--- Records supplied ---

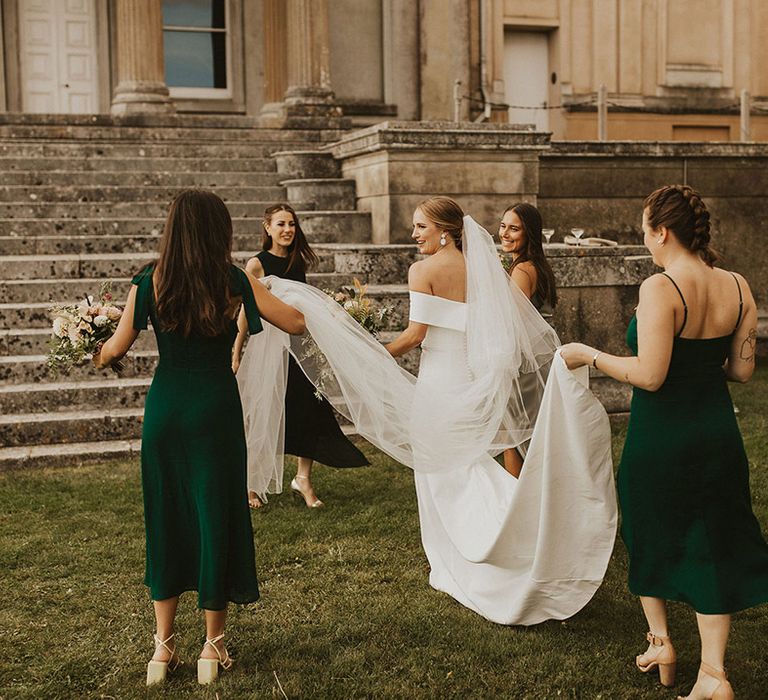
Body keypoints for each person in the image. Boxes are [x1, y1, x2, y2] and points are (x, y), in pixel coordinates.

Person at [239, 195, 617, 625]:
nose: (414, 234)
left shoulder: (422, 270)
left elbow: (416, 334)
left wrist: (376, 351)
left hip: (439, 378)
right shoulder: (483, 268)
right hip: (467, 372)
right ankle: (508, 533)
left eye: (420, 227)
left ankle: (463, 557)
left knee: (440, 470)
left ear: (443, 230)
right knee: (466, 464)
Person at [561, 185, 768, 699]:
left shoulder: (661, 288)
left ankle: (666, 644)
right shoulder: (739, 285)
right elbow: (742, 370)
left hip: (663, 435)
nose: (646, 241)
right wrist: (701, 364)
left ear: (663, 231)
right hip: (717, 431)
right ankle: (709, 670)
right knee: (711, 539)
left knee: (649, 527)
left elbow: (650, 376)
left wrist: (588, 354)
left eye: (646, 230)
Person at [93, 190, 305, 686]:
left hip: (166, 409)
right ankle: (213, 648)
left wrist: (93, 349)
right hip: (215, 410)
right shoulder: (233, 279)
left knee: (166, 515)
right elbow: (294, 322)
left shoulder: (150, 280)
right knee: (216, 514)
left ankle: (161, 651)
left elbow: (118, 347)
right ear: (219, 231)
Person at [233, 203, 368, 509]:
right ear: (267, 227)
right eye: (281, 224)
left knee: (310, 410)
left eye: (291, 224)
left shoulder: (298, 262)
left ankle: (303, 478)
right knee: (263, 409)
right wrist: (237, 347)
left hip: (300, 349)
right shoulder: (257, 264)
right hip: (268, 349)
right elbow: (245, 309)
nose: (287, 230)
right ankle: (251, 482)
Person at [498, 202, 558, 477]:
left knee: (516, 436)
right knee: (528, 434)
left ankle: (517, 503)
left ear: (529, 233)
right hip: (537, 358)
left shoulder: (522, 271)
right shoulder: (536, 266)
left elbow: (514, 325)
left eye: (514, 229)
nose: (505, 234)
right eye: (503, 226)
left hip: (523, 362)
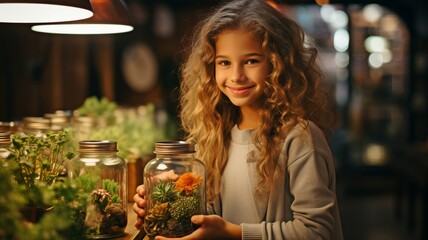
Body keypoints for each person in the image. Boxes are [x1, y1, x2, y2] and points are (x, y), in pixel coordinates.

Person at [133, 0, 343, 239]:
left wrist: (233, 233)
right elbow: (211, 216)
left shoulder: (301, 139)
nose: (236, 76)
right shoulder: (213, 137)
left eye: (252, 61)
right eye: (224, 62)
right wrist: (166, 203)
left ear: (279, 64)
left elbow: (316, 232)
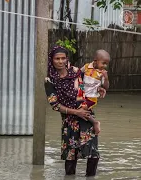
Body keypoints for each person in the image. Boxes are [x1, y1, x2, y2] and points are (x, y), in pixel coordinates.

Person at [44, 46, 100, 176]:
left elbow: (88, 88)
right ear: (51, 60)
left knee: (93, 153)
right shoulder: (49, 80)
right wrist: (75, 112)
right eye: (57, 58)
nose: (60, 61)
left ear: (67, 59)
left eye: (63, 58)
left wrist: (99, 89)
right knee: (70, 155)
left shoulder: (76, 72)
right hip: (69, 121)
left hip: (86, 115)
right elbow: (55, 105)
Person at [80, 49, 110, 135]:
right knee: (79, 108)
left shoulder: (102, 73)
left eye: (106, 64)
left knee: (82, 109)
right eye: (103, 63)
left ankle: (95, 122)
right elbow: (78, 74)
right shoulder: (86, 67)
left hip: (92, 97)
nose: (105, 66)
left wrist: (106, 78)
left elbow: (106, 87)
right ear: (95, 61)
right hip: (82, 95)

--- What the exercise asks ---
The records are to be retyped in full and exactly, with no image carried over.

--- Task solution ---
Body keypoints for each person in the image. Boxes are [x1, y1, x2, y2] and points are (x, y), in pixel coordinates.

Person at [239, 195, 617, 625]:
nose: (414, 234)
left shoulder: (422, 270)
left elbow: (416, 334)
left wrist: (376, 351)
left hip: (439, 378)
right shoulder: (483, 268)
right hip: (467, 372)
right ankle: (508, 533)
left eye: (420, 227)
left ankle: (463, 557)
left knee: (440, 470)
left ear: (443, 230)
right knee: (466, 464)
Person at [561, 185, 768, 699]:
left shoulder: (661, 288)
left ankle: (666, 644)
right shoulder: (739, 285)
right elbow: (742, 370)
left hip: (663, 435)
nose: (646, 241)
right wrist: (701, 364)
left ear: (663, 231)
right hip: (717, 431)
right ankle: (709, 670)
right knee: (711, 539)
left knee: (649, 527)
left elbow: (650, 376)
left wrist: (588, 354)
left eye: (646, 230)
Person at [93, 190, 305, 686]:
left hip: (166, 409)
right ankle: (213, 648)
left wrist: (93, 349)
right hip: (215, 410)
right shoulder: (233, 279)
left knee: (166, 515)
right elbow: (294, 322)
left shoulder: (150, 280)
right knee: (216, 514)
left ankle: (161, 651)
left elbow: (118, 347)
right ear: (219, 231)
Person at [233, 203, 368, 509]:
right ear: (267, 227)
right eye: (281, 224)
left knee: (310, 410)
left eye: (291, 224)
left shoulder: (298, 262)
left ankle: (303, 478)
right knee: (263, 409)
right wrist: (237, 347)
left hip: (300, 349)
right shoulder: (257, 264)
right hip: (268, 349)
right elbow: (245, 309)
nose: (287, 230)
right ankle: (251, 482)
Person at [498, 202, 558, 477]:
left knee: (516, 436)
right knee: (528, 434)
left ankle: (517, 503)
left ear: (529, 233)
right hip: (537, 358)
left shoulder: (522, 271)
right shoulder: (536, 266)
left elbow: (514, 325)
left eye: (514, 229)
nose: (505, 234)
right eye: (503, 226)
left hip: (523, 362)
Body keypoints for each person in the image. Boxes are [x1, y1, x2, y2] and points are (x, y), in pixel coordinates.

Person at [133, 0, 343, 239]:
left wrist: (233, 233)
right elbow: (211, 216)
left shoulder: (301, 139)
nose: (236, 76)
right shoulder: (213, 137)
left eye: (252, 61)
right eye: (224, 62)
right wrist: (166, 203)
left ear: (279, 64)
left elbow: (316, 232)
Body keypoints for each person in the image. Boxes are [x1, y1, x2, y2] and points are (x, y), in pixel coordinates.

Person at [44, 46, 100, 176]:
left elbow: (88, 88)
right ear: (51, 60)
left knee: (93, 153)
right shoulder: (49, 80)
right wrist: (75, 112)
right eye: (57, 58)
nose: (60, 61)
left ear: (67, 59)
left eye: (63, 58)
left wrist: (99, 89)
right knee: (70, 155)
left shoulder: (76, 72)
right hip: (69, 121)
left hip: (86, 115)
right elbow: (55, 105)
Person at [80, 49, 110, 135]:
right knee: (79, 108)
left shoulder: (102, 73)
left eye: (106, 64)
left knee: (82, 109)
right eye: (103, 63)
left ankle: (95, 122)
right elbow: (78, 74)
right shoulder: (86, 67)
left hip: (92, 97)
nose: (105, 66)
left wrist: (106, 78)
left elbow: (106, 87)
right ear: (95, 61)
right hip: (82, 95)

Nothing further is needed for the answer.